Faute de quoi, exigeons sa démission pour non-respect ou sabordage de décision de justice par des tiers incontrôlables.

A l’Autorité judiciaire compétente, le Procureur Général près la Cour de Cassation

D’user de tout le pouvoir lui dévolue par la Constitution et les lois du pays pour faire respecter, sans interférence d’aucune sorte et d’où qu’elle vienne, pour assurer la crédibilité et garantir l’indépendance de notre justice, en exigeant le rapatriement sans délai de l’ancien Ministre de la Justice en déplacement à l’étranger au mépris de la décision judiciaire dont il fait l’objet pour des faits graves de détournement mis à sa charge.

 

A défaut de quoi, nous nous verrons en droit de lui demander de démissionner de ses fonctions pour laxisme.

Au Peuple congolais

D’éviter la distraction et la passivité ; de veiller sur la bonne gestion de ses Institutions, réclamer des comptes aux gouvernants en usant de ses prérogatives constitutionnelles ;

De se tenir prêt à répondre à l’appel de mobilisation générale pour sauvegarder sa souveraineté.

« restez vigilants, tenez ferme dans la foi, soyez courageux, fortifiez-vous ».
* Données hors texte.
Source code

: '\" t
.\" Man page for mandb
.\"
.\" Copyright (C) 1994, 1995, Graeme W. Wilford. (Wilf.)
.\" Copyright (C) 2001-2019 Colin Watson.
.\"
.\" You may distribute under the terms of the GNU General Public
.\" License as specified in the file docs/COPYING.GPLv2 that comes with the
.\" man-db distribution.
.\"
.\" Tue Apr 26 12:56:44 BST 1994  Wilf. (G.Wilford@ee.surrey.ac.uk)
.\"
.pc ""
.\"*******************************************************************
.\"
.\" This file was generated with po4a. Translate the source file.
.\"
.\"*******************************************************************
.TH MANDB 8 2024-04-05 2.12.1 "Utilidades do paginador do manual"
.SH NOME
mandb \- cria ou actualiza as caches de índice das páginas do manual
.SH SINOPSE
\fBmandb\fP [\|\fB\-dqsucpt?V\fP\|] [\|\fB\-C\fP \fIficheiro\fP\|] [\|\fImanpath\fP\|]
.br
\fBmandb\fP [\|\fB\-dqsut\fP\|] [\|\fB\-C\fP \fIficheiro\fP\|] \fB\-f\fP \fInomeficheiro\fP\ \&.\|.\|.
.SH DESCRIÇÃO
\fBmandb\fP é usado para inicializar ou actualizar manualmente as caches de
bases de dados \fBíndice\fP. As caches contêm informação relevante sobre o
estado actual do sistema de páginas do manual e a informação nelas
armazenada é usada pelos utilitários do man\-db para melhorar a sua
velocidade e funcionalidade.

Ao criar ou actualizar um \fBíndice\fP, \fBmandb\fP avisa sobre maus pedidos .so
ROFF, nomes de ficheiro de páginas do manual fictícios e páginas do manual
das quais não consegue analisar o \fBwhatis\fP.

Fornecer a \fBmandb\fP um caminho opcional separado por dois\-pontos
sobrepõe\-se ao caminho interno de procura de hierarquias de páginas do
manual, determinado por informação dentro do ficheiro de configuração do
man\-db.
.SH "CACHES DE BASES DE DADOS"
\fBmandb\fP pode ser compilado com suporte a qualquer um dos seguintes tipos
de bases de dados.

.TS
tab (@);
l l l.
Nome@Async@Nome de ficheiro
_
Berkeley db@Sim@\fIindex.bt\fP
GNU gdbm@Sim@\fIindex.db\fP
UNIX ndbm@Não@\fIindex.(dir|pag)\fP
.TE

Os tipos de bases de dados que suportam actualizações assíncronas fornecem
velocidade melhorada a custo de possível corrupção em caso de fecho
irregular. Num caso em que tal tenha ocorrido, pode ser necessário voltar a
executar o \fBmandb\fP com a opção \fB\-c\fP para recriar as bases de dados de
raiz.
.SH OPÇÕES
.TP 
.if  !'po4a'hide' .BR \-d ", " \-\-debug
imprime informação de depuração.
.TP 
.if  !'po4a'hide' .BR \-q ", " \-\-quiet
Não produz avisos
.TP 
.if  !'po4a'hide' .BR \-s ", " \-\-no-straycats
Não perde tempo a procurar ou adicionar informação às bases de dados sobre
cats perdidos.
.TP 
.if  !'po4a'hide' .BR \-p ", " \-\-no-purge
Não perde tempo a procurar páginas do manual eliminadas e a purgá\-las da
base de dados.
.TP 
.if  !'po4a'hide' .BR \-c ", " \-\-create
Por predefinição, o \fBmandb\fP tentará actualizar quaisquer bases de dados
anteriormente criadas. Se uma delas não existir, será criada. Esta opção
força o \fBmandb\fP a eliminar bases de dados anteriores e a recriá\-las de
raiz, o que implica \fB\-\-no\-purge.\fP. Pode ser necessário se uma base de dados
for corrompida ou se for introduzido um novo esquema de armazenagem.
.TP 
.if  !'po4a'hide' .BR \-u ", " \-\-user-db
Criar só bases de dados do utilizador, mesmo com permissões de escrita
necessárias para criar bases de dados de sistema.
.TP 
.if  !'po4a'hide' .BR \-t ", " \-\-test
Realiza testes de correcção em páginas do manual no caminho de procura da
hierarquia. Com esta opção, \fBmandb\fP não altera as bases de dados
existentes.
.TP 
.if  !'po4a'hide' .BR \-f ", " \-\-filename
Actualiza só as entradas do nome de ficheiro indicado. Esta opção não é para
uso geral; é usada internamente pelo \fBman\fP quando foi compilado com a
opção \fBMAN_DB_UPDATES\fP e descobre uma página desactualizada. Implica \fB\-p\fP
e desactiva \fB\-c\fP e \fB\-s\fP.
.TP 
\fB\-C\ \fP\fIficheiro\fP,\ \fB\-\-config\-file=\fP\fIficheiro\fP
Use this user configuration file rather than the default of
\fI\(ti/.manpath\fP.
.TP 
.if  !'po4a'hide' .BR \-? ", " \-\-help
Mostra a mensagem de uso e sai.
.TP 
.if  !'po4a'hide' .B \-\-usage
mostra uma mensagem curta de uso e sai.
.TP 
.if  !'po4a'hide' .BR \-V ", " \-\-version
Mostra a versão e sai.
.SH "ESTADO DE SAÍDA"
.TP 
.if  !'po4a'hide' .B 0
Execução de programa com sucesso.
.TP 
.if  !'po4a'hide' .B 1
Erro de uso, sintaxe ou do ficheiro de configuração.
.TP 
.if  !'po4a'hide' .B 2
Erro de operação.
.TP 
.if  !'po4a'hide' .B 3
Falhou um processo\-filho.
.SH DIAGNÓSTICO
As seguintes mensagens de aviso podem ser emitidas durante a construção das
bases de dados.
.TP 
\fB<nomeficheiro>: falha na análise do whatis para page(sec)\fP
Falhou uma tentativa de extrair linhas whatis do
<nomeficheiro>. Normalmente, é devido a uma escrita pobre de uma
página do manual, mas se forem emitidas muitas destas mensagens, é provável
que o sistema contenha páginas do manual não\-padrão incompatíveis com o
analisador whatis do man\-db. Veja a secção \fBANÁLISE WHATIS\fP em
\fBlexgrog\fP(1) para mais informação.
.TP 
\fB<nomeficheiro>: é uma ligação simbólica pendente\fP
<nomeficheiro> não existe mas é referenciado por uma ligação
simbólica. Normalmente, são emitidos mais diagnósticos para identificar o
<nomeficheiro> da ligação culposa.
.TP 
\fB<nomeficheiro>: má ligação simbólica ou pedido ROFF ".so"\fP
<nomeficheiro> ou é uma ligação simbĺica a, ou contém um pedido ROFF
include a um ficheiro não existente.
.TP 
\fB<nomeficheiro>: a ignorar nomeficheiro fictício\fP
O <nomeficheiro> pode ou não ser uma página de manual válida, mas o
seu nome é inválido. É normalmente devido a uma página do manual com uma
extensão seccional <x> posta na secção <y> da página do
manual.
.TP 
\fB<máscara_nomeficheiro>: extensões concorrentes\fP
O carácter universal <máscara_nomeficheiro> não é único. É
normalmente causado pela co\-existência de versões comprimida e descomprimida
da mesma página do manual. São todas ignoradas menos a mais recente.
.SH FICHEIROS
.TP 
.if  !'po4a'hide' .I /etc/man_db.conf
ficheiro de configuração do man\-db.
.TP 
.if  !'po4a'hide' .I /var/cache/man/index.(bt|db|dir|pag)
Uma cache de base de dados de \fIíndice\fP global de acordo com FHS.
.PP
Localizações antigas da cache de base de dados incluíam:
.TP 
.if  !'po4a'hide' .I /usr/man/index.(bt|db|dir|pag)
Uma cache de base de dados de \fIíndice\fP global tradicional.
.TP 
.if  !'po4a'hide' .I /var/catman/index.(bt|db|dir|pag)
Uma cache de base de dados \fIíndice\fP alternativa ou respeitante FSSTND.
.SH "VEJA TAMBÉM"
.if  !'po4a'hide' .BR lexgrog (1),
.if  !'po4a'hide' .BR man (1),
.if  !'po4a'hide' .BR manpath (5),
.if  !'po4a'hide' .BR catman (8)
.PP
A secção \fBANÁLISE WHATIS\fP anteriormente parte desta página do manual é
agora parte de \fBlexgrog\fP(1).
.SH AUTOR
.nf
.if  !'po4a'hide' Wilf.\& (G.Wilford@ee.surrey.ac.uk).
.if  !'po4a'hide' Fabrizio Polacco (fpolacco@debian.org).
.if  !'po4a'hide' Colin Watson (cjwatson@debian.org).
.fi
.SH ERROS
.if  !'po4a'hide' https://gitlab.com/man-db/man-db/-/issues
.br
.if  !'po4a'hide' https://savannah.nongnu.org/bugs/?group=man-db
Au Président de la République et garant de la Nation

En sa qualité de Magistrat Suprême et de garant du bon fonctionnement des Institutions de la République, d’appliquer la rigueur afin de restaurer la confiance populaire en la justice, par lui reconnue, MALADE.

 

D’initier en urgence, vu la nécessité, une assise de réflexion sous la conduite de la société civile et les organes de contrôle dont l’IGF, Cour de Compte, APLC et Ministère de la Justice, sur la lutte contre la corruption et les détournements des fonds publics devenus endémiques.